Now, the standard version is performed with two legs but using one leg at a time improves balance and really isolates the muscle fibers in each individual glute muscle. So, include this awesome hip thrust variation in your routine for better buttocks!
In This Exercise
- Target Muscle Group: Gluteus Maximus
- Type: Strength
- Mechanics: Isolation
- Equipment: Bench, Weight Plate
- Difficulty: Beginner/Intermediate
- Lie on a bench so only your upper back is resting on it and your feet should be planted on the floor.
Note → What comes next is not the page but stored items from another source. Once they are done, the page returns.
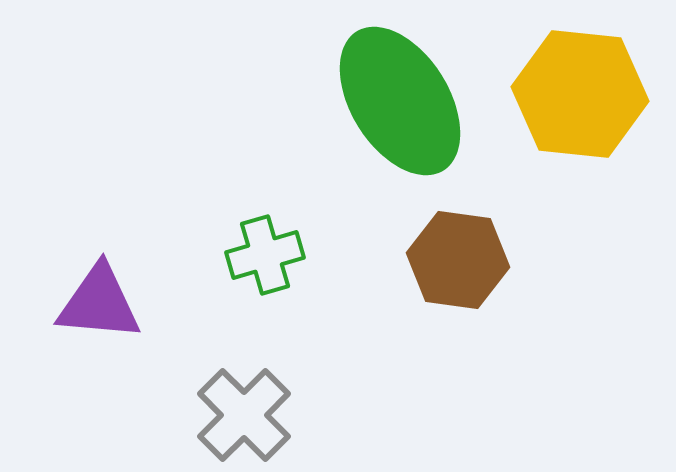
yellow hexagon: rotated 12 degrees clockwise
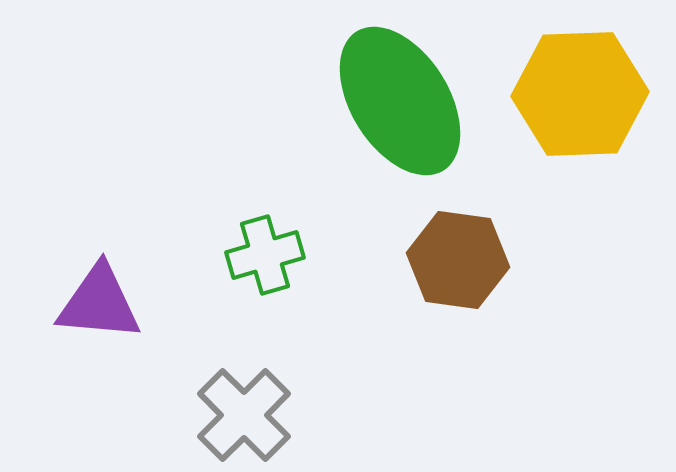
yellow hexagon: rotated 8 degrees counterclockwise
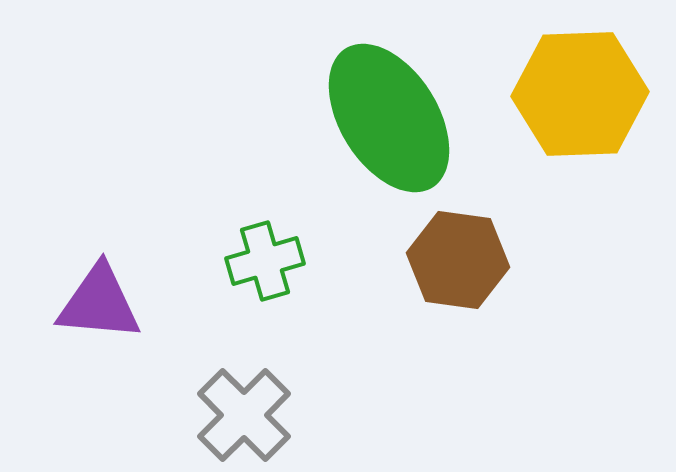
green ellipse: moved 11 px left, 17 px down
green cross: moved 6 px down
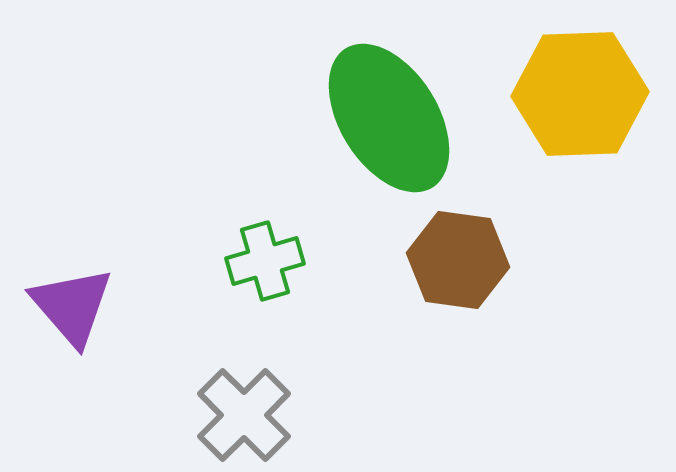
purple triangle: moved 27 px left, 3 px down; rotated 44 degrees clockwise
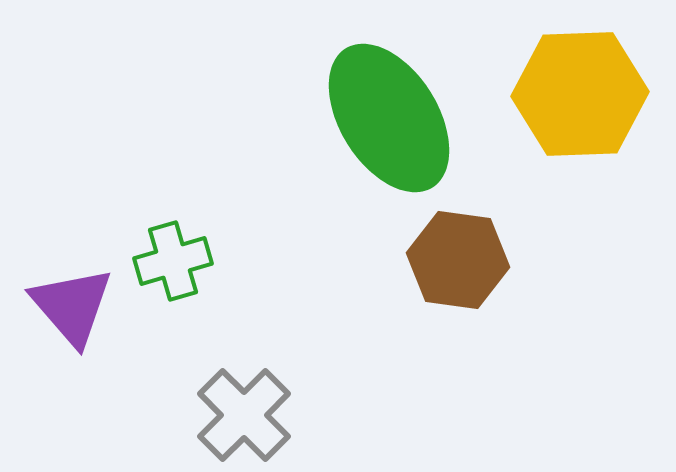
green cross: moved 92 px left
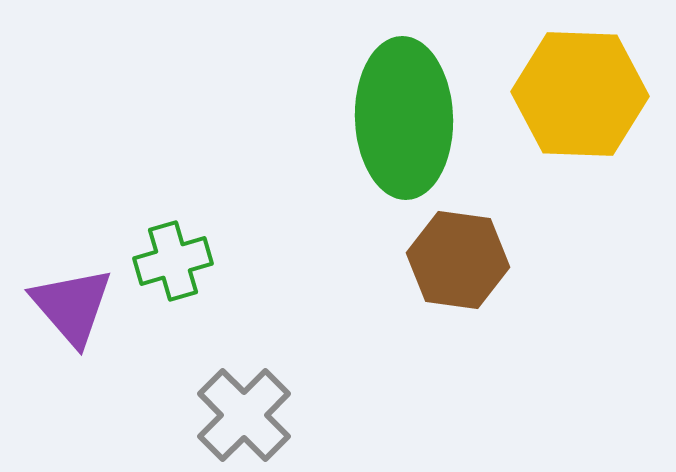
yellow hexagon: rotated 4 degrees clockwise
green ellipse: moved 15 px right; rotated 30 degrees clockwise
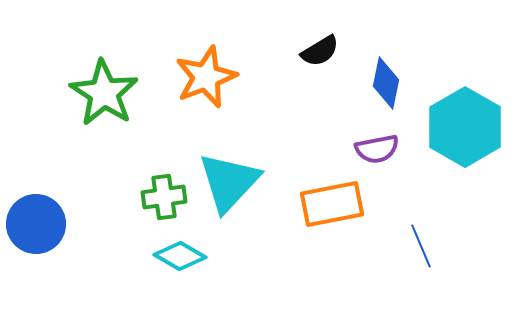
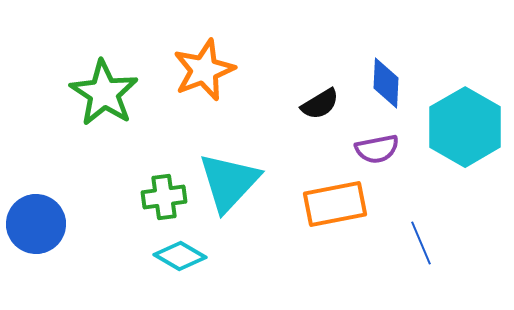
black semicircle: moved 53 px down
orange star: moved 2 px left, 7 px up
blue diamond: rotated 9 degrees counterclockwise
orange rectangle: moved 3 px right
blue line: moved 3 px up
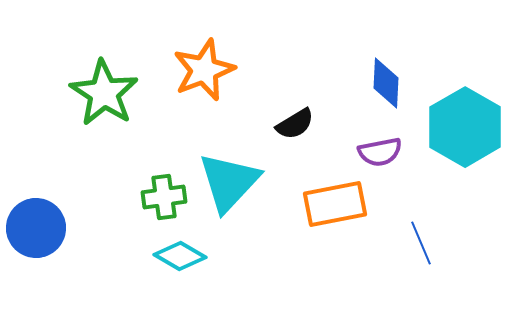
black semicircle: moved 25 px left, 20 px down
purple semicircle: moved 3 px right, 3 px down
blue circle: moved 4 px down
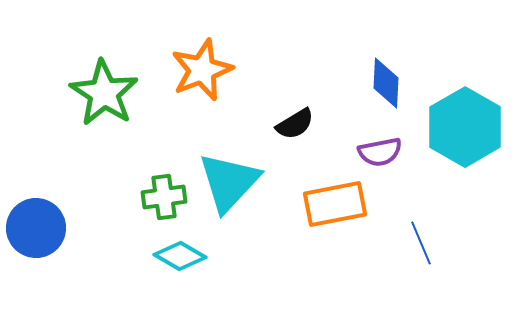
orange star: moved 2 px left
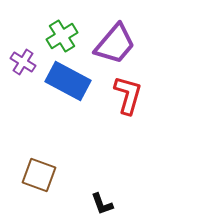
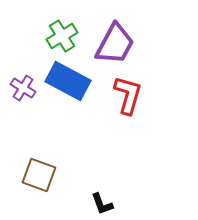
purple trapezoid: rotated 12 degrees counterclockwise
purple cross: moved 26 px down
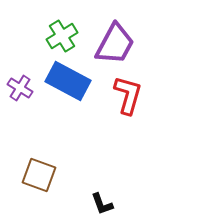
purple cross: moved 3 px left
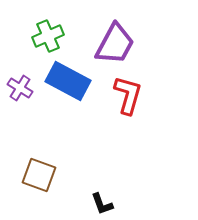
green cross: moved 14 px left; rotated 8 degrees clockwise
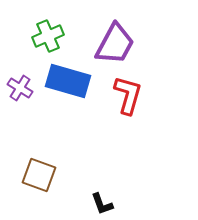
blue rectangle: rotated 12 degrees counterclockwise
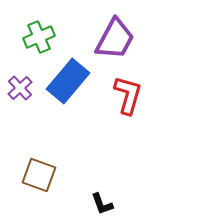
green cross: moved 9 px left, 1 px down
purple trapezoid: moved 5 px up
blue rectangle: rotated 66 degrees counterclockwise
purple cross: rotated 15 degrees clockwise
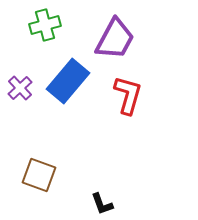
green cross: moved 6 px right, 12 px up; rotated 8 degrees clockwise
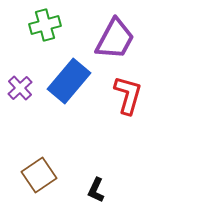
blue rectangle: moved 1 px right
brown square: rotated 36 degrees clockwise
black L-shape: moved 6 px left, 14 px up; rotated 45 degrees clockwise
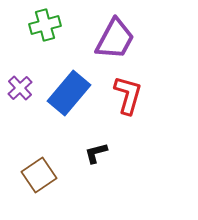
blue rectangle: moved 12 px down
black L-shape: moved 37 px up; rotated 50 degrees clockwise
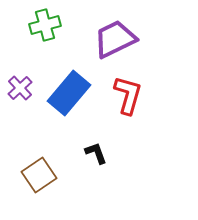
purple trapezoid: rotated 144 degrees counterclockwise
black L-shape: rotated 85 degrees clockwise
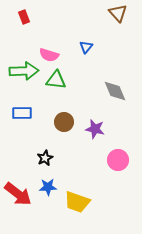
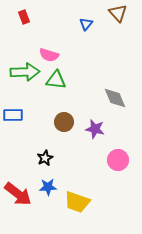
blue triangle: moved 23 px up
green arrow: moved 1 px right, 1 px down
gray diamond: moved 7 px down
blue rectangle: moved 9 px left, 2 px down
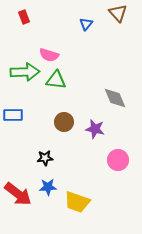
black star: rotated 21 degrees clockwise
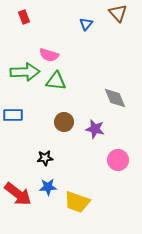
green triangle: moved 1 px down
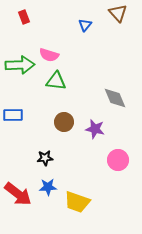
blue triangle: moved 1 px left, 1 px down
green arrow: moved 5 px left, 7 px up
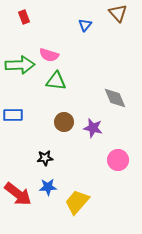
purple star: moved 2 px left, 1 px up
yellow trapezoid: rotated 112 degrees clockwise
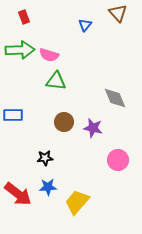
green arrow: moved 15 px up
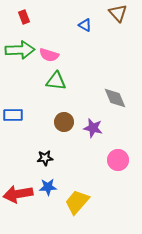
blue triangle: rotated 40 degrees counterclockwise
red arrow: rotated 132 degrees clockwise
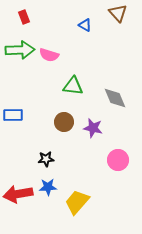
green triangle: moved 17 px right, 5 px down
black star: moved 1 px right, 1 px down
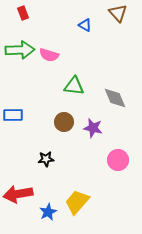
red rectangle: moved 1 px left, 4 px up
green triangle: moved 1 px right
blue star: moved 25 px down; rotated 24 degrees counterclockwise
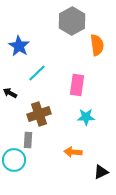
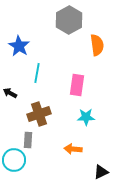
gray hexagon: moved 3 px left, 1 px up
cyan line: rotated 36 degrees counterclockwise
orange arrow: moved 3 px up
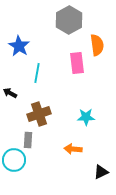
pink rectangle: moved 22 px up; rotated 15 degrees counterclockwise
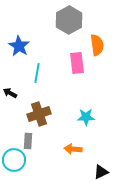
gray rectangle: moved 1 px down
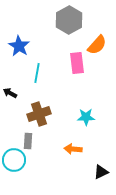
orange semicircle: rotated 50 degrees clockwise
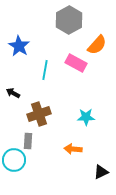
pink rectangle: moved 1 px left; rotated 55 degrees counterclockwise
cyan line: moved 8 px right, 3 px up
black arrow: moved 3 px right
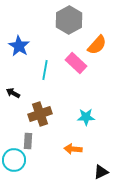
pink rectangle: rotated 15 degrees clockwise
brown cross: moved 1 px right
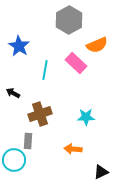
orange semicircle: rotated 25 degrees clockwise
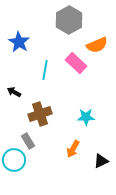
blue star: moved 4 px up
black arrow: moved 1 px right, 1 px up
gray rectangle: rotated 35 degrees counterclockwise
orange arrow: rotated 66 degrees counterclockwise
black triangle: moved 11 px up
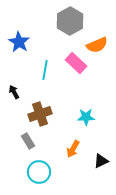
gray hexagon: moved 1 px right, 1 px down
black arrow: rotated 32 degrees clockwise
cyan circle: moved 25 px right, 12 px down
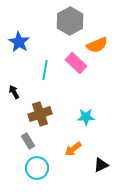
orange arrow: rotated 24 degrees clockwise
black triangle: moved 4 px down
cyan circle: moved 2 px left, 4 px up
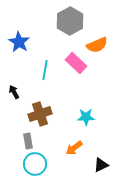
gray rectangle: rotated 21 degrees clockwise
orange arrow: moved 1 px right, 1 px up
cyan circle: moved 2 px left, 4 px up
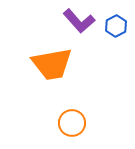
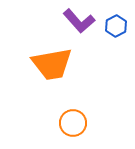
orange circle: moved 1 px right
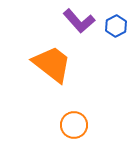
orange trapezoid: rotated 132 degrees counterclockwise
orange circle: moved 1 px right, 2 px down
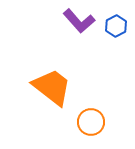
orange trapezoid: moved 23 px down
orange circle: moved 17 px right, 3 px up
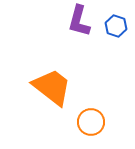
purple L-shape: rotated 56 degrees clockwise
blue hexagon: rotated 15 degrees counterclockwise
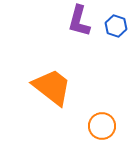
orange circle: moved 11 px right, 4 px down
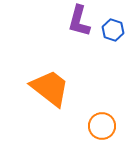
blue hexagon: moved 3 px left, 4 px down
orange trapezoid: moved 2 px left, 1 px down
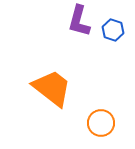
orange trapezoid: moved 2 px right
orange circle: moved 1 px left, 3 px up
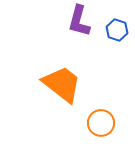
blue hexagon: moved 4 px right
orange trapezoid: moved 10 px right, 4 px up
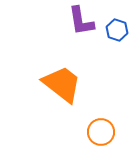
purple L-shape: moved 2 px right; rotated 24 degrees counterclockwise
orange circle: moved 9 px down
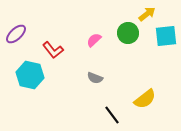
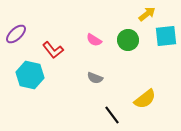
green circle: moved 7 px down
pink semicircle: rotated 105 degrees counterclockwise
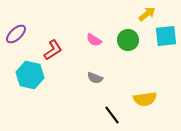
red L-shape: rotated 85 degrees counterclockwise
yellow semicircle: rotated 30 degrees clockwise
- Then, place a 10-pound plate right on top of your left leg where the hip meets the thigh.
- Now, while holding the plate in place, push your left leg up using your heel until your upper leg is parallel to the floor. Your right leg should be floating in the air.
- Then, slowly lower your left leg down until your butt reaches an inch or two from the floor.
- Complete the desired number of reps for the left leg.
- Now, repeat with the right leg.
- Alternate between both legs for sets.
Variations & Tips:
- You can perform the standard two-leg version if this variation is too difficult for you.
- Squeeze the glutes during this exercise to work the muscles effectively.
- You can use a heavier weight plate the more advanced you become with this exercise.
- The weighted one-leg hip thrust works the glutes but the quads, hamstrings, and calves receive stimulation as secondary movers during the exercise.